I’ve been taking Prevacid to help with the reflux and heartburn I’ve been having. I have insurance now (that doesn’t cover anything related to the cancer, since it’s preexisting), and they refused to pay for the Prevacid when it was first prescribed for me, saying that Prilosec was available over the counter. The gastro doctor told me to take the Prevacid twice a day instead of once, and wrote me a huge prescription for it to last until we get things sorted. The insurance company balked. The doctor’s office sent the insurance company a fax, telling them it was indeed medically necessary – after all, I have to take it twice a day, every day, without stopping after 14 days, and since Prevacid is little pellets that don’t have to be crushed, it will go down the feeding tube, unlike Prilosec, which would have to be crushed up, going against the way you’re supposed to take it. The insurance company once again balked. I had to shell out $300 on Saturday for 60 capsules, because I was down to one in the last batch that I’d gotten (and paid for out of my pocket). I’m paying my premiums. I’d take something else if it worked and would go down the tube. The least they can do is help me take care of my HEALTH since it is HEALTH insurance that I’m buying from them.
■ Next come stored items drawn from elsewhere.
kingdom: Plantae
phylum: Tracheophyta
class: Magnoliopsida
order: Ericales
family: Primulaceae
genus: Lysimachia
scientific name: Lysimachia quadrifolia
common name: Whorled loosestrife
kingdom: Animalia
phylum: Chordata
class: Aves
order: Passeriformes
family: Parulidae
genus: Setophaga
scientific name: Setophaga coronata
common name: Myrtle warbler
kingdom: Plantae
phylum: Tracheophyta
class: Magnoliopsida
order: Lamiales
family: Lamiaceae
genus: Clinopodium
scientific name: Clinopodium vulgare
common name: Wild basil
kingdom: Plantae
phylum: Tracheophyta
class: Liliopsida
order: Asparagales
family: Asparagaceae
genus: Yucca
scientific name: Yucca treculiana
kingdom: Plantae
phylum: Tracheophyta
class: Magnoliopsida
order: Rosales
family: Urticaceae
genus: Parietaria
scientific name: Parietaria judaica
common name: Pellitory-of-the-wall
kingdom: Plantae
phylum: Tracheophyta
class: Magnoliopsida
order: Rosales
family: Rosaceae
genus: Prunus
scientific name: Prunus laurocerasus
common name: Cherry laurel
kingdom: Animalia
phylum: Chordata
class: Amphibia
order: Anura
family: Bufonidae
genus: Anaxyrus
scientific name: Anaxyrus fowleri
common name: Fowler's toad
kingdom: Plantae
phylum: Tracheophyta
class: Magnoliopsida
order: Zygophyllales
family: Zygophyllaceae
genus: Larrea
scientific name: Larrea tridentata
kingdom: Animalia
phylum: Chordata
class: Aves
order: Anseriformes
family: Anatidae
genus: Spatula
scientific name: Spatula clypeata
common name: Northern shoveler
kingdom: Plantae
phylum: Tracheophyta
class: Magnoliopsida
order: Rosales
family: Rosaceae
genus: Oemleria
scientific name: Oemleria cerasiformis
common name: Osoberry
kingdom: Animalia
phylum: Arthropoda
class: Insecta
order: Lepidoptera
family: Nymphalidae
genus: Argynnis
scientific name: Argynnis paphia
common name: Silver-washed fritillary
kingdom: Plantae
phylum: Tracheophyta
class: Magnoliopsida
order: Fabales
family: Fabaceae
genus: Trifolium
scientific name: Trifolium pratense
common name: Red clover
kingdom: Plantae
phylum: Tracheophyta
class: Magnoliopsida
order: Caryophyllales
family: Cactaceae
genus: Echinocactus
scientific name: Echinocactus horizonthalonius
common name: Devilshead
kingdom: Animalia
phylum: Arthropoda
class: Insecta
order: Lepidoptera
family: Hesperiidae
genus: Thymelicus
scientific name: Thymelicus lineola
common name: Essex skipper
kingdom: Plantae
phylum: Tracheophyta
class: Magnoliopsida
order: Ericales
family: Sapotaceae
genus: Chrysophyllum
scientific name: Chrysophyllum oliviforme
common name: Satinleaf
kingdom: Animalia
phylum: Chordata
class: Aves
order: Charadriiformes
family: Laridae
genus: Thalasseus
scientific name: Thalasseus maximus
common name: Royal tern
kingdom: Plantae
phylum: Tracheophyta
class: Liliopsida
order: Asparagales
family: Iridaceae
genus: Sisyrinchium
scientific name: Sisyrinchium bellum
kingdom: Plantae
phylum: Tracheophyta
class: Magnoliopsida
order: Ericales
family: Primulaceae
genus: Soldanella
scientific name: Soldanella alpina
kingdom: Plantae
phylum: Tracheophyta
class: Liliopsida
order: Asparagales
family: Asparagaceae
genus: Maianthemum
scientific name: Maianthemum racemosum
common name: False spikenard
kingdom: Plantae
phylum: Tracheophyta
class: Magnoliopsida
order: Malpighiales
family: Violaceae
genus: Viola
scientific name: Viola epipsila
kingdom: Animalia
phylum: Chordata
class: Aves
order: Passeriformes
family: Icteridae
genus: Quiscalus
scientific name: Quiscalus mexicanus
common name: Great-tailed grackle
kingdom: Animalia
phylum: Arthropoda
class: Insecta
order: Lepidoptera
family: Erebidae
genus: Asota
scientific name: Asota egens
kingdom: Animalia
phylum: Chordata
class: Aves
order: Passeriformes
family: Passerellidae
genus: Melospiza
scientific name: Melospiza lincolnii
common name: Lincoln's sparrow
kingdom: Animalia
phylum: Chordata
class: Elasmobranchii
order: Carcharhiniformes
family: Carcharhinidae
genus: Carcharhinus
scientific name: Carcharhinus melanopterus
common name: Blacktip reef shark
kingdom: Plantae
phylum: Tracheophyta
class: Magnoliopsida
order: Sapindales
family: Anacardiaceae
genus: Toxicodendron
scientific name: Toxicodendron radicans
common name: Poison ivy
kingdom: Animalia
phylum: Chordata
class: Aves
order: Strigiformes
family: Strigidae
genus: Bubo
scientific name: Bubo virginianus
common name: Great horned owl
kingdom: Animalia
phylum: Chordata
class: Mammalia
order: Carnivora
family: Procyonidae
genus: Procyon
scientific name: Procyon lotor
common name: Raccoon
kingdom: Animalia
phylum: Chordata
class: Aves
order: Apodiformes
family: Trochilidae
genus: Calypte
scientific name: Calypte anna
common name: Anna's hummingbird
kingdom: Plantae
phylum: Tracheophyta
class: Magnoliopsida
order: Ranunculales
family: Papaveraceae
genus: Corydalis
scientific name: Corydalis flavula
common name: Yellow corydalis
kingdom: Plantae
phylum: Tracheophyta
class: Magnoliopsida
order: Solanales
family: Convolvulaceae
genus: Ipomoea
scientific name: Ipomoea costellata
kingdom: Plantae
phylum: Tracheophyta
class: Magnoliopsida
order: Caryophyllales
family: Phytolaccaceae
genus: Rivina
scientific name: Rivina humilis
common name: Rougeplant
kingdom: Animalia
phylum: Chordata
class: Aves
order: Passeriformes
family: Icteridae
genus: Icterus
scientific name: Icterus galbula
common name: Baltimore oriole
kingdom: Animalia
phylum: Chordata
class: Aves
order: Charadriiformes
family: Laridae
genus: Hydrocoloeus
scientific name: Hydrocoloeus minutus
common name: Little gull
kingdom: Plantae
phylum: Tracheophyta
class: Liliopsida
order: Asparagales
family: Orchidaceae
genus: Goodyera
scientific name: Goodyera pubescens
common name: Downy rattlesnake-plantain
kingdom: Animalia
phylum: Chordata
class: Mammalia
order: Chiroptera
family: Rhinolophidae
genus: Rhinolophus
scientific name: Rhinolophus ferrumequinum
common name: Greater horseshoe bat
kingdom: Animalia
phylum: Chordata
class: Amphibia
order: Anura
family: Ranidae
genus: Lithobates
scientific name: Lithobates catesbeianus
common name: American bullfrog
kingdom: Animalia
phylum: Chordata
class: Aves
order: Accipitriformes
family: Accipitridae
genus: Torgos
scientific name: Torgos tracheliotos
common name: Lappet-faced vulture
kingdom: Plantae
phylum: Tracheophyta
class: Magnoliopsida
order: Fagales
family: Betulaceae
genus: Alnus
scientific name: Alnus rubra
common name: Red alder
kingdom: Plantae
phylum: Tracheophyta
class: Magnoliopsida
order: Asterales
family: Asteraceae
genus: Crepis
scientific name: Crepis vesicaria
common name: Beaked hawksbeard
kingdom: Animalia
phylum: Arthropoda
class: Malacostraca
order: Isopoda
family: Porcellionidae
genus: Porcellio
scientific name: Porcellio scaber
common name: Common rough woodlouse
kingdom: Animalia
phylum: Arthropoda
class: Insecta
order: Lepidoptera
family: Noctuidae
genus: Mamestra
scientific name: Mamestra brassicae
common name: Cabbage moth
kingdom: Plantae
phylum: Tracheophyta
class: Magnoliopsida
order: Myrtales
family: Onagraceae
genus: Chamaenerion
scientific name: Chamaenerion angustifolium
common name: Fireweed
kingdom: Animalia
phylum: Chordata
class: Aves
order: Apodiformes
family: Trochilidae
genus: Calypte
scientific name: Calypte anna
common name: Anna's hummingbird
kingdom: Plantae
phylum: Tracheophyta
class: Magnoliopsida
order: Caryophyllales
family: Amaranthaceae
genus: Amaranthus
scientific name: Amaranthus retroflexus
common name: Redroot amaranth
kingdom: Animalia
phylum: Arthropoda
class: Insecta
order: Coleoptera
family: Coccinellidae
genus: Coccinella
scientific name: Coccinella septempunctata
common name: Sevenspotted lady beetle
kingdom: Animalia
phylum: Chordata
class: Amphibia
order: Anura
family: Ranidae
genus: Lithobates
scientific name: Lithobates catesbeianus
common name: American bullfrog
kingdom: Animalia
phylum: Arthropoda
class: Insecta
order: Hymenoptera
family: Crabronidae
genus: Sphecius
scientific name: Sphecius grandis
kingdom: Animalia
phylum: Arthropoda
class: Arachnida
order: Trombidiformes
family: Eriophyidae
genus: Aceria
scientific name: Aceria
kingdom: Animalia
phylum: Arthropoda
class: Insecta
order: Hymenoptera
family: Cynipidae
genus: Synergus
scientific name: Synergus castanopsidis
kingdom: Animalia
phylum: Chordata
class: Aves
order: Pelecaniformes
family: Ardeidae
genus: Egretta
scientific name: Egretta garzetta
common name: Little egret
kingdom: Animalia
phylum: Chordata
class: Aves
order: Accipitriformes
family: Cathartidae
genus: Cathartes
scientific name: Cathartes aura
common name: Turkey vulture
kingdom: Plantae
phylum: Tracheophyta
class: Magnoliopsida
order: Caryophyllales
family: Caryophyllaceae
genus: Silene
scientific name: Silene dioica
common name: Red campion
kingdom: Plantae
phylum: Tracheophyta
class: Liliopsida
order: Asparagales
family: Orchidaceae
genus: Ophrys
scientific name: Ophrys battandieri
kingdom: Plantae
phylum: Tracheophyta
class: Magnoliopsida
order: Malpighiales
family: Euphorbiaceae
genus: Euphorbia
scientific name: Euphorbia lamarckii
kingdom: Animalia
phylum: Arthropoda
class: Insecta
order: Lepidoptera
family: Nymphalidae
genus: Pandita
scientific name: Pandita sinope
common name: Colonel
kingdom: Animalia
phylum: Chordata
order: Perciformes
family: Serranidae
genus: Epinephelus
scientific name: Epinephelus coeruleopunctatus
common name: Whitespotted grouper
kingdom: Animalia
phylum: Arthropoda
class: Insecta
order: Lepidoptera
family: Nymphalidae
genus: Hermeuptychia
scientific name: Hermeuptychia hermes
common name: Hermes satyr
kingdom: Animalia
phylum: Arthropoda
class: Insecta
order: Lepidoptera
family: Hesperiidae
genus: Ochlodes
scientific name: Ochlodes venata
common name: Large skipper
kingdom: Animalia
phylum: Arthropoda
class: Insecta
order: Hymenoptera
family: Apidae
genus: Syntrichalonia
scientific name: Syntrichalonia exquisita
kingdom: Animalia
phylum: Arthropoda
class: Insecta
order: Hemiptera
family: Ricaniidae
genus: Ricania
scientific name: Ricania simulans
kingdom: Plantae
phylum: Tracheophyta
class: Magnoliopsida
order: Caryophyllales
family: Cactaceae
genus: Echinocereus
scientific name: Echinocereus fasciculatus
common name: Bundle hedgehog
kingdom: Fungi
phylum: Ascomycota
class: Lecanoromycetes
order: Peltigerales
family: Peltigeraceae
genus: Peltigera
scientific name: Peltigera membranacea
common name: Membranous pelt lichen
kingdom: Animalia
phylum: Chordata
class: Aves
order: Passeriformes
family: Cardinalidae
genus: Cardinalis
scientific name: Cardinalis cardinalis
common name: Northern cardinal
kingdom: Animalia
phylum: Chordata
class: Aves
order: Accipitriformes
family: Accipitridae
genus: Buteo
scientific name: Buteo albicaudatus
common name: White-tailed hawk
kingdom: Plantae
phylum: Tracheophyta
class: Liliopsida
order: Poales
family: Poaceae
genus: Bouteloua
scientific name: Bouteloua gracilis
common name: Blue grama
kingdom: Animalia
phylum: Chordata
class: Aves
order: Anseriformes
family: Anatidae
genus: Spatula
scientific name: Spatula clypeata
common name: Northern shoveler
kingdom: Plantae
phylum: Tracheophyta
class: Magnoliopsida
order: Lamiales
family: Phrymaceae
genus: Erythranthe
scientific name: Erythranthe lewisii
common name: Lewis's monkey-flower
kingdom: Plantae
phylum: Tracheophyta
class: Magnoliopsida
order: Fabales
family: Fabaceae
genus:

Then my email crapped itself at the domain here, which is why your mail bounced, Cal. That, of everything, is naturally the simplest to repair.

The other day, we acquired a tiny company (relative to us), and we’re working on integrating those people into the main billing system, sending notices out, and doing all the other things that have to be done to merge them. That’s always an adventure.

And finally: today we found a lot and a builder in a development not far from here. I’m crossing my fingers that everything goes the way it should and I will, for the first time, become a homeowner. This qualifies as being just as scary as some of these other things, albeit in a different way.

There you have it: I’m as well as can be expected and still around. It certainly could be worse. I could have died in a horrible freak incident like Steve Irwin did.